• ACTIVITY:
Reproduce, word for word, everything from "Most cell phone" down to "the most money." in the article on AT&T and Apple below.

═══ GIVEN TEXT

Cell Phones: AT&T kick Apple to the curb with revenue sharing
By Mike Ferro
Recently AT&T announced its plan to drop the deal it had with Apple to share in monthly service revenue. Just sharing revenue in the first place with the manufacturer was a strange move.
Most cell phone manufacturers sell the phones to the service provider and don’t get to see a cent of the revenue generated by the monthly service plans. This is how the new agreement will be with Apple and AT&T.
This will mean that initially AT&T will have to face a bigger hit in earnings, but reap pay-off in the long-term. In AT&T’s press release, the company said it predicts a hit to its earnings by 10 to 12 cents per share for the next 2 years. However this should ensure them a gain in profit by 2010.
Cutting off a long term steady revenue stream away from Apple is a smart move, considering the service plans are where providers make the most money.
AT&T will now just purchase the iPhone directly from Apple and sell them at a substantially subsidized cost to consumers with a new data plan. This should, in effect, give Apple a smaller profit margin, considering data attachment has a higher profit margin then CE hardware sales of the phone itself.

══════
═══ MATERIAL SUPPLIED

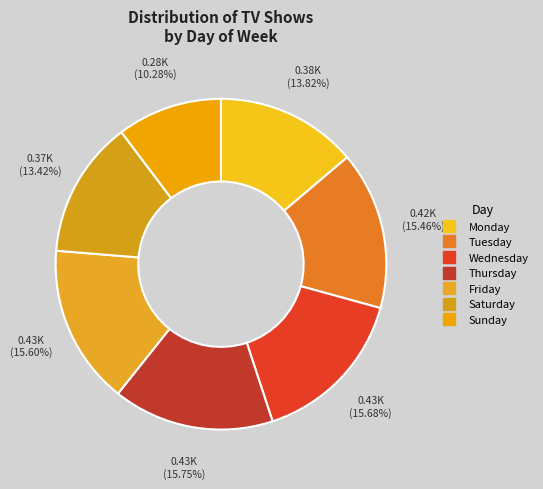

True or false: Friday accounts for 16% of the total.

True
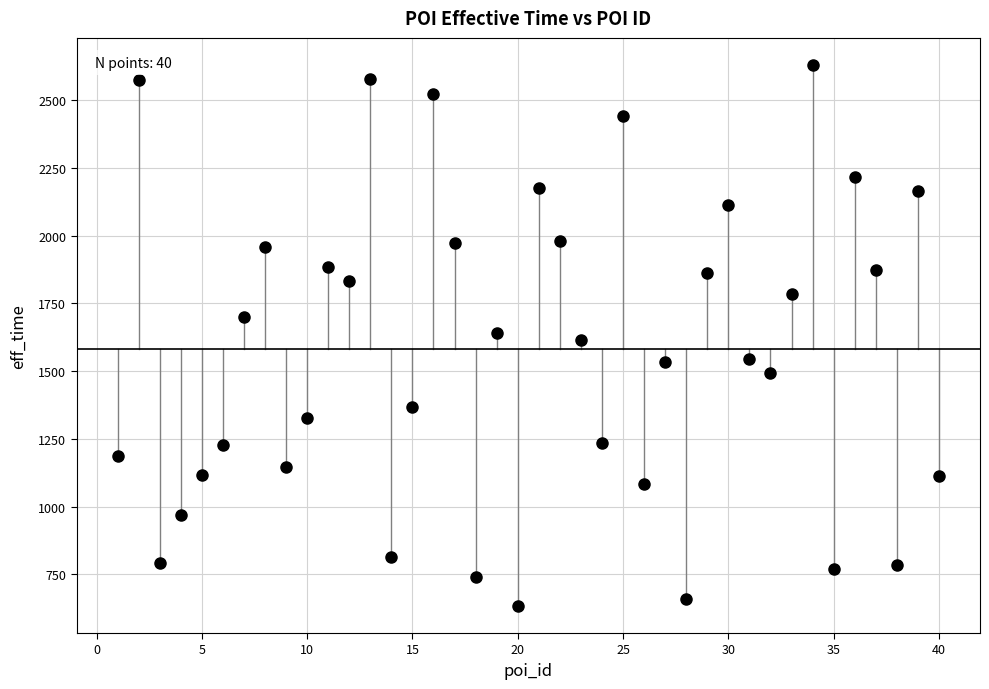

What is the range of X values (max minus min)?

39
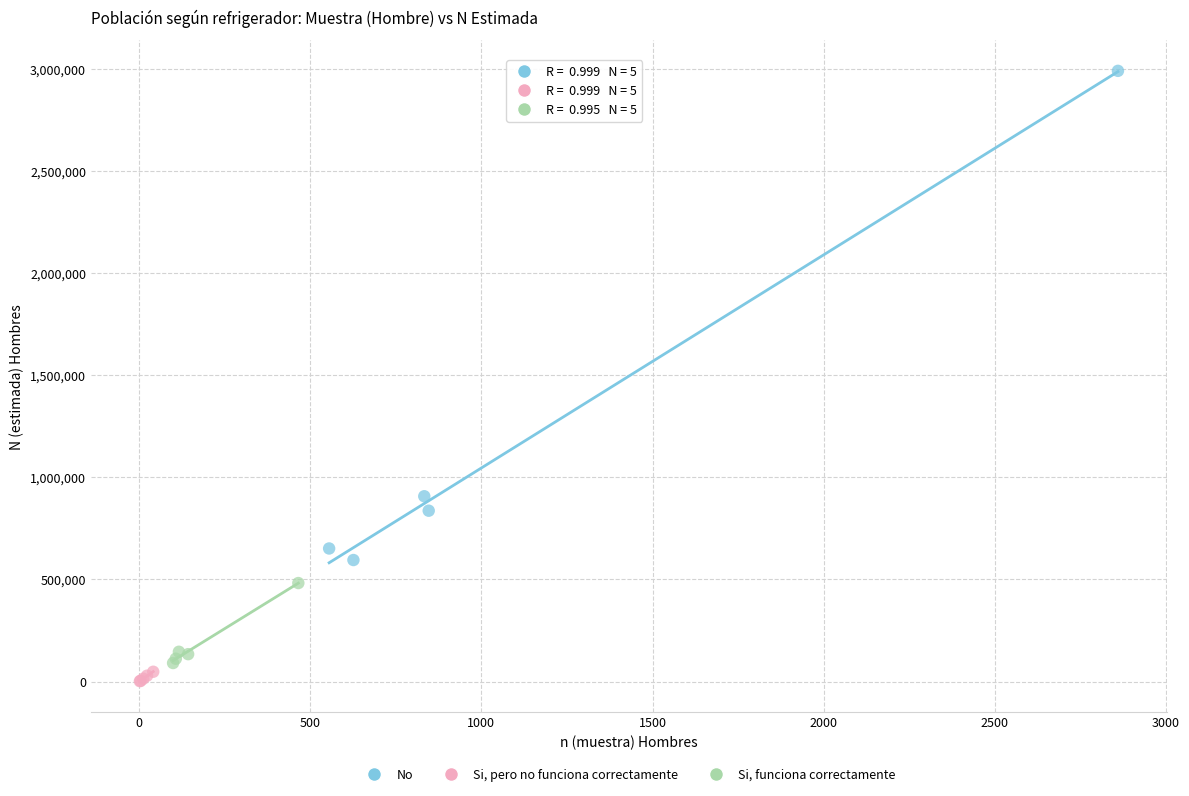

Which series reaches the minimum Y coordinate?

Si, pero no funciona correctamente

══════

• WRITTEN REPLY:
Most cell phone manufacturers sell the phones to the service provider and don’t get to see a cent of the revenue generated by the monthly service plans. This is how the new agreement will be with Apple and AT&T.
This will mean that initially AT&T will have to face a bigger hit in earnings, but reap pay-off in the long-term. In AT&T’s press release, the company said it predicts a hit to its earnings by 10 to 12 cents per share for the next 2 years. However this should ensure them a gain in profit by 2010.
Cutting off a long term steady revenue stream away from Apple is a smart move, considering the service plans are where providers make the most money.